_Reading passage:_
So seems like potentially I should try again with my own personal authentication, rather than a service account (i.e. causey@spotify.com instead of causey@marketing-insights.iam.gserviceaccount.com). Can also create a brand new bucket and play around with it instead, since it's one that I would definitely own.

Any idea how to check bucket ownership? When I went into the bucket settings, it was just displaying some weird tokens. But the token next to "You" was different from the token next to "Owners" so perhaps therein lies my answer.

Answer 17 · 2017-03-13T12:36:05.000Z

The conference was very awesome, back with lots of ideas :)

[Data records]
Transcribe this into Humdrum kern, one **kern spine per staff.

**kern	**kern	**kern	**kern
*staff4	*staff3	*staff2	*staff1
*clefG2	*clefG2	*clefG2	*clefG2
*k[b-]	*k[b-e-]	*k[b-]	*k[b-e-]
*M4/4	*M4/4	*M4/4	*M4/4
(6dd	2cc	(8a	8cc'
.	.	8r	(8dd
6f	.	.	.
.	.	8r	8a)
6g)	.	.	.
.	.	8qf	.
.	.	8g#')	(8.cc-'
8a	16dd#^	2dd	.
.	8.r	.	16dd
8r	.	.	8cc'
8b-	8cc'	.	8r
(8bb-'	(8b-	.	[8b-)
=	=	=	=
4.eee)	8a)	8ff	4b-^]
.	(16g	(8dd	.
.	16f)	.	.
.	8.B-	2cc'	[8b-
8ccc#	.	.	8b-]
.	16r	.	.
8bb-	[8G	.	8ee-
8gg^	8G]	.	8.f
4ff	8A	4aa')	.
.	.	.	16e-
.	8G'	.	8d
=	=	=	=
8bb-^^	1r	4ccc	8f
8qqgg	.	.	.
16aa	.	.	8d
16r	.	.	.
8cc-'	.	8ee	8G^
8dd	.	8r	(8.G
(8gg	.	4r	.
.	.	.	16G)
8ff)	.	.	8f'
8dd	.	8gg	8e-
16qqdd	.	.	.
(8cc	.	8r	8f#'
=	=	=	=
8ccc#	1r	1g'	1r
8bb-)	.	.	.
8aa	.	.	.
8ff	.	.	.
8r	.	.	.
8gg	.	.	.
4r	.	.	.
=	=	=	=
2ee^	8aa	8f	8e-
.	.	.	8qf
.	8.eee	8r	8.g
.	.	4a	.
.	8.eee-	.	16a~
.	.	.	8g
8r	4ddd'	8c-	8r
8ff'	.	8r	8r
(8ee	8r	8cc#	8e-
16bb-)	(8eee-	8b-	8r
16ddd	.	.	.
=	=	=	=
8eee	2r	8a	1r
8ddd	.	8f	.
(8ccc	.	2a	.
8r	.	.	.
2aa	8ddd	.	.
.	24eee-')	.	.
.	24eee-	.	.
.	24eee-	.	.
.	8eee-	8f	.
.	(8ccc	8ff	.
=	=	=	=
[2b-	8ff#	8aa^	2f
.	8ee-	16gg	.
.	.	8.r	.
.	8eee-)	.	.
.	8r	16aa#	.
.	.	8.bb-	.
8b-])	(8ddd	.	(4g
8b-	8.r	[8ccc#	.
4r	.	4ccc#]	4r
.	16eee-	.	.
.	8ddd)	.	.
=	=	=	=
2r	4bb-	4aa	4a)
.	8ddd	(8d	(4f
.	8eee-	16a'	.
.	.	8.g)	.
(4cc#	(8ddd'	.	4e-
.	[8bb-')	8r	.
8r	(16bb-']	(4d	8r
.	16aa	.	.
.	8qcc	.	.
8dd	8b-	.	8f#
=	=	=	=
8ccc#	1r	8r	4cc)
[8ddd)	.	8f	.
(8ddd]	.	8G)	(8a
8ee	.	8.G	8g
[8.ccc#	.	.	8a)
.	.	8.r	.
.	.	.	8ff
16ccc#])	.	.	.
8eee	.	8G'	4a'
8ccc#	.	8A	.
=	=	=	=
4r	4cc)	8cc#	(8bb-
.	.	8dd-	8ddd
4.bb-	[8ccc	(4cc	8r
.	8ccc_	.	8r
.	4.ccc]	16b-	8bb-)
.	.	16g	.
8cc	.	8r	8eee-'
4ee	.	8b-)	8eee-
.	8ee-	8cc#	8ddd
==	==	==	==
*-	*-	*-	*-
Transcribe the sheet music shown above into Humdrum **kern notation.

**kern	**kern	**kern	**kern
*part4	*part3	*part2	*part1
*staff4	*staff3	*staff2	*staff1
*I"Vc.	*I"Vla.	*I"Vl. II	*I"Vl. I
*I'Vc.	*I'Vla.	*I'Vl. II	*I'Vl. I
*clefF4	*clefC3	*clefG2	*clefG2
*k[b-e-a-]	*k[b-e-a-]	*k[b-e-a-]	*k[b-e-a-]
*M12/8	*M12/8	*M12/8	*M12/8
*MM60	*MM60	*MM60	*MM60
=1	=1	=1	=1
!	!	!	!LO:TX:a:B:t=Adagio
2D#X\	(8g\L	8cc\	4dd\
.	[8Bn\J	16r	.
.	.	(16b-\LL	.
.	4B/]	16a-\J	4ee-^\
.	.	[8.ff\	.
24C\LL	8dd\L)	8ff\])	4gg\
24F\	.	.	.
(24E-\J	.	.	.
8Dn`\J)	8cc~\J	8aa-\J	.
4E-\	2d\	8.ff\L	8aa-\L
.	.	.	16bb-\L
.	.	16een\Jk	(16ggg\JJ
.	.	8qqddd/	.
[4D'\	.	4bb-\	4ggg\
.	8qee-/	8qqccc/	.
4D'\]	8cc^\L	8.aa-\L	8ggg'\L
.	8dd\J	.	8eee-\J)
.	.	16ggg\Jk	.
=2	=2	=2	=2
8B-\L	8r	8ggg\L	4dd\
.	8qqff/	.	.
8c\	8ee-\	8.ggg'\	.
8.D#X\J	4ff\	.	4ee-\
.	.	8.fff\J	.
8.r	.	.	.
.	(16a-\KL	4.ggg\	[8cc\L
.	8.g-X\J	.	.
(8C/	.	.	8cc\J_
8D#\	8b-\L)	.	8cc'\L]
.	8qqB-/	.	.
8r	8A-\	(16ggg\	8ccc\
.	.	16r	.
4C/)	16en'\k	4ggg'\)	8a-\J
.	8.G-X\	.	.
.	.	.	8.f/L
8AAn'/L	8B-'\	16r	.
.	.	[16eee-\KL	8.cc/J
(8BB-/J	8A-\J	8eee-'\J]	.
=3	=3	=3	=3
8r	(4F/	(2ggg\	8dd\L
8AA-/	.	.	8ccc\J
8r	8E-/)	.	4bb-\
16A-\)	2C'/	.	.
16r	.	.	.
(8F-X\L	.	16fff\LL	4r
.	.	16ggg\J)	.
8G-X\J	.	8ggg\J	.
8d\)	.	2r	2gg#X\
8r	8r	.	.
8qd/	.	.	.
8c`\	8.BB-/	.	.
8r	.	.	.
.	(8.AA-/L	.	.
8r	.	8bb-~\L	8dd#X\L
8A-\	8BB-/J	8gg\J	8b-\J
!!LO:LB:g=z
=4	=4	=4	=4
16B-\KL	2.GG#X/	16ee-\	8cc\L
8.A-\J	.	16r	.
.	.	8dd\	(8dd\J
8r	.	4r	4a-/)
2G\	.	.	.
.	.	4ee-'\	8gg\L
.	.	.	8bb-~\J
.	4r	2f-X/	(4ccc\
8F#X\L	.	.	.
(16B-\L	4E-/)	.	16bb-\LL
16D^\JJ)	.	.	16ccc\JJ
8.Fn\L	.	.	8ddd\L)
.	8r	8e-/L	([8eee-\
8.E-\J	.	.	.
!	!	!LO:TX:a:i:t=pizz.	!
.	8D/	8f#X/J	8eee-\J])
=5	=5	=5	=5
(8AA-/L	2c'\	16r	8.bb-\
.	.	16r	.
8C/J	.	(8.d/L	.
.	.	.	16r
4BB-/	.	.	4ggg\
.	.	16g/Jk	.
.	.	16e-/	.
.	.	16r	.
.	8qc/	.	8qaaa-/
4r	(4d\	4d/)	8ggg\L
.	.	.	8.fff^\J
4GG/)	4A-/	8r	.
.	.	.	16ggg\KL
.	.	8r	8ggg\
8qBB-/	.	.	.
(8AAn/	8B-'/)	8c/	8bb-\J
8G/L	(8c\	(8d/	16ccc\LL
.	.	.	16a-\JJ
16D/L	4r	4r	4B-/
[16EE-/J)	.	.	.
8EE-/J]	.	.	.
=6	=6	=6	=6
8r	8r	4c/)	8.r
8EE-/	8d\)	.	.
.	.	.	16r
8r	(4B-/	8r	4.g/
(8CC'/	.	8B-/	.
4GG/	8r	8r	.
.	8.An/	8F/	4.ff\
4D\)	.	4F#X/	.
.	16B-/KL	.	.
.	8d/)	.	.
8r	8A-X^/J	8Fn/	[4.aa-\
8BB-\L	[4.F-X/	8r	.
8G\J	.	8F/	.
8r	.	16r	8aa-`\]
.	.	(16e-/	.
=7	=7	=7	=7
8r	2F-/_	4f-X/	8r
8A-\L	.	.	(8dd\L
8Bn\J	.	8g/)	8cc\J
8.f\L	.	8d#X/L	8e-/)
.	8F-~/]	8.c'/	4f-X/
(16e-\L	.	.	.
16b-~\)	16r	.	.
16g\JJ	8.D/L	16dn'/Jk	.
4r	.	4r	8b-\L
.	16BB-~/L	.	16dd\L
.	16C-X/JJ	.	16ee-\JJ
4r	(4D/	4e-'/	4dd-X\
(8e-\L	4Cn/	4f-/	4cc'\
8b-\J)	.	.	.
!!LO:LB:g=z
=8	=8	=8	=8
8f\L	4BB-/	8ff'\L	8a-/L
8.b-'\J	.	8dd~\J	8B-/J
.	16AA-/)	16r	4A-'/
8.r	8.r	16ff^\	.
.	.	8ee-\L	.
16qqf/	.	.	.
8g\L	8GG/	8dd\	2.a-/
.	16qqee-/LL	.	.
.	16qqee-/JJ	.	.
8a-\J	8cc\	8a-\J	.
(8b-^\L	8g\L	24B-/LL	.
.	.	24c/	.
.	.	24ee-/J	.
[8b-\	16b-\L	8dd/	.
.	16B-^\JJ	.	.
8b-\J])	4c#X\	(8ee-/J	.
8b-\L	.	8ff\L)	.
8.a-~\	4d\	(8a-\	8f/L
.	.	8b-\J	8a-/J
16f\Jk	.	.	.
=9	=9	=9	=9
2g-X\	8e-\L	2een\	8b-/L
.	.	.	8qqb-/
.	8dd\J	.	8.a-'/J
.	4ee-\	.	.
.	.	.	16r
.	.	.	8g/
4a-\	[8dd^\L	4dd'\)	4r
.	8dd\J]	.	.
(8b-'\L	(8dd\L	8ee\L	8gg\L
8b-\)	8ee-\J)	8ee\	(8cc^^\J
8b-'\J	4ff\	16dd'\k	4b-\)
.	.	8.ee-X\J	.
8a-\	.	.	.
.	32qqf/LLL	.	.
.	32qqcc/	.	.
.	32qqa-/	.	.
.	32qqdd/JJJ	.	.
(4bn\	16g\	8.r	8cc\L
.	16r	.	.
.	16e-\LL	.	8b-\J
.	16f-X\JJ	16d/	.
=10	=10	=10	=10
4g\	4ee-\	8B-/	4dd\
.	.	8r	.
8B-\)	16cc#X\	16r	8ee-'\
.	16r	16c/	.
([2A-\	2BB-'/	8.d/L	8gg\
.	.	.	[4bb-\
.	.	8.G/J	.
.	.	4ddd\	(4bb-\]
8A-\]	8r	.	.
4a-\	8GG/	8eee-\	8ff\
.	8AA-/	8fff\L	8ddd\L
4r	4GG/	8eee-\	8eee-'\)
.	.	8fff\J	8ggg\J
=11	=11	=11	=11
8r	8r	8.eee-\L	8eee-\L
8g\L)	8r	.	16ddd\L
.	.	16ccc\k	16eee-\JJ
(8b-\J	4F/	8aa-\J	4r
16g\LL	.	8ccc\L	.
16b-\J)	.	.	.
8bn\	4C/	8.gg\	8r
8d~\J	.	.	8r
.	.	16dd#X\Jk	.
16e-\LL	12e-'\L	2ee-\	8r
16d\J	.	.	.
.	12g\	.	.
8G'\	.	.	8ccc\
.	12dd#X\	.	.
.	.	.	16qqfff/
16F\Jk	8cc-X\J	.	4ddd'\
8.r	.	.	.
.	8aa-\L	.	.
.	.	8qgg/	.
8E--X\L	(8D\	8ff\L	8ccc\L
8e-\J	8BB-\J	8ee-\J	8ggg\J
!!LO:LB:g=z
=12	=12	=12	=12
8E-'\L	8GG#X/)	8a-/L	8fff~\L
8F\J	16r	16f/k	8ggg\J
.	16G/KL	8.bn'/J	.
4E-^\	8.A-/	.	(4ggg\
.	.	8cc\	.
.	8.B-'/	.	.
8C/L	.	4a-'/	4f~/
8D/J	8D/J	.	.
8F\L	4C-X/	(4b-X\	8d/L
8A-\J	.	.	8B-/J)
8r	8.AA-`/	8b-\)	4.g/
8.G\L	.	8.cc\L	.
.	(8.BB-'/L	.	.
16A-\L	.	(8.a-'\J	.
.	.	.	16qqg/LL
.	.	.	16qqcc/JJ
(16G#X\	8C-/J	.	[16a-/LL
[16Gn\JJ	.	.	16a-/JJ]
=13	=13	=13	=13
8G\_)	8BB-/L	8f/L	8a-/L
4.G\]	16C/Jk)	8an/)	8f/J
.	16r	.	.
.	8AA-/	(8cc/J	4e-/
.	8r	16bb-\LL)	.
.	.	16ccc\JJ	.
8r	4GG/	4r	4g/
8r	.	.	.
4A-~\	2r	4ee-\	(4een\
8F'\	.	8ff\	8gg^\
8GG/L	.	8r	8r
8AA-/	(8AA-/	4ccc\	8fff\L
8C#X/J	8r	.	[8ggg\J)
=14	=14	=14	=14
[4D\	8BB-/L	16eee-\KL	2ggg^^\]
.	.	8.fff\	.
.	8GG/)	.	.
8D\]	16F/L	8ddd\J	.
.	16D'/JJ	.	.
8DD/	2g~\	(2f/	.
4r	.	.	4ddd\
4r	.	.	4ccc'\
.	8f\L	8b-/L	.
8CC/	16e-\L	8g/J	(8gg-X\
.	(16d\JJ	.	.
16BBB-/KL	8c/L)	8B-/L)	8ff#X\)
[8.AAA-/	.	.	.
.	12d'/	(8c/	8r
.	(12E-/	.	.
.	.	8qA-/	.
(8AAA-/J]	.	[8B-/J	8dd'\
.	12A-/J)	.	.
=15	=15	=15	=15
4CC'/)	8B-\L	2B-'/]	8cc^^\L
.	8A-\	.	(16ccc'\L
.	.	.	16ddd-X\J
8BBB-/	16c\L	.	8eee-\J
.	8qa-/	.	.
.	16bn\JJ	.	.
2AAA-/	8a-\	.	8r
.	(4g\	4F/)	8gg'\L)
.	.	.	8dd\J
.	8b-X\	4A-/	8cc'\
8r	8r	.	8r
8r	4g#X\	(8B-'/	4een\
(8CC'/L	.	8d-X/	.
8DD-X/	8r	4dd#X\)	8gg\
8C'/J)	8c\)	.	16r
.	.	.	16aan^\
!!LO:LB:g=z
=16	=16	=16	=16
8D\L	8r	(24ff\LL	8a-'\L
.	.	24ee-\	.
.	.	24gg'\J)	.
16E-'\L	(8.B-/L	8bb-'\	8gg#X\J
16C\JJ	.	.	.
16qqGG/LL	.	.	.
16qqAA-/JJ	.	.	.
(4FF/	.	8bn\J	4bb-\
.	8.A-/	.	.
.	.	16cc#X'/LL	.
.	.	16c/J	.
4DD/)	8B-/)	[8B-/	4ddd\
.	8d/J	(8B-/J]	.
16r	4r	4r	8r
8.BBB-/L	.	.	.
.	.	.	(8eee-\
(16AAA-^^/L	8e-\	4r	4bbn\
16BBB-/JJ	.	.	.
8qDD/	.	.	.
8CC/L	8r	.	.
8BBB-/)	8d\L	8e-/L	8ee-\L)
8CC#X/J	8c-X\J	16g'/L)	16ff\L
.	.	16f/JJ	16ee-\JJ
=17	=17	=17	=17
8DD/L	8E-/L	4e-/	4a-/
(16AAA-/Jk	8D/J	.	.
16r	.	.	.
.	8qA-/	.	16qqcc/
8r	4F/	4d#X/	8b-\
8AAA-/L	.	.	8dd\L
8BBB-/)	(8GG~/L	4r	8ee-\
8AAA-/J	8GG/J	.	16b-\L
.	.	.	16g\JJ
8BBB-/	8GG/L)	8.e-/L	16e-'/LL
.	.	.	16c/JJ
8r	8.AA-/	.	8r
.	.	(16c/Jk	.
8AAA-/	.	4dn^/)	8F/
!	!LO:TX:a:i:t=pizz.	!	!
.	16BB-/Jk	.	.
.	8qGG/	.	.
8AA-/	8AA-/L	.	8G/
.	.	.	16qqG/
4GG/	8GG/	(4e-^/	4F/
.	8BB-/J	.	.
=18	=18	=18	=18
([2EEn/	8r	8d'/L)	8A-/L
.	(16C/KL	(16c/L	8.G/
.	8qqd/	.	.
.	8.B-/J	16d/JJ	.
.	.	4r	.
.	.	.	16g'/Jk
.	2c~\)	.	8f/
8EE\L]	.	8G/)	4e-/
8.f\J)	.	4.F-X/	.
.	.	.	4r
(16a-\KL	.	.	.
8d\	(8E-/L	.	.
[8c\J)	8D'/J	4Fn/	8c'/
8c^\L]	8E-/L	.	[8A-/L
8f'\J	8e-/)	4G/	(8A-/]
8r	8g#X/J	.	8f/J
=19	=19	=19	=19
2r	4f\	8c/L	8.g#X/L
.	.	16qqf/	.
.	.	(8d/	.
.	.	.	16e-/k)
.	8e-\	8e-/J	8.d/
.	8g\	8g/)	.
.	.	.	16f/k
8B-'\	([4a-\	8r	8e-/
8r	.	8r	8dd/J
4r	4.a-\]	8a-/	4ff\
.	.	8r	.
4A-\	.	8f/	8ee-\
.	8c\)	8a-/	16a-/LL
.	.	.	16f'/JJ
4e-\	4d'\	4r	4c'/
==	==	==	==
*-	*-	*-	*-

_Work to do:_
- a) In the forum thread about bucket ownership, what did the poster see when going into the bucket settings?
- b) Write a continuation of the forum thread about bucket ownership, starting after its final line.

_Answers by task:_
- a) Some weird tokens.

- b)
Yes it sounds like ownership is the issue - confusingly it can also be the case you can create a bucket but not own the objects within it. Safest is to make sure that Google Cloud Storage and BigQuery are all verified under the same user. You need at least write access for the bucket objects, that from memory you can alter via the drop down to left of folder when you browse on the website.

Answer 18 · 2017-03-13T16:25:54.000Z

Hmm.. now I'm confused. I created everything in the bucket, but you're saying I might not own these objects regardless? I am assuming I have write access to the bucket since I created everything in it, but maybe I'm not understanding. The drop down to the left of the folder when you browse on the website is where I was saying that I encountered those strange tokens.

Answer 19 · 2017-03-13T16:43:10.000Z

Its all sorted if you make sure you authenticate bigQueryR and googleCloudStorageR with the same auth (e.g. use the same service account) - then make sure that service account email has access to the bucket. Perhaps you need to add that email as a user to the bucket, with write access.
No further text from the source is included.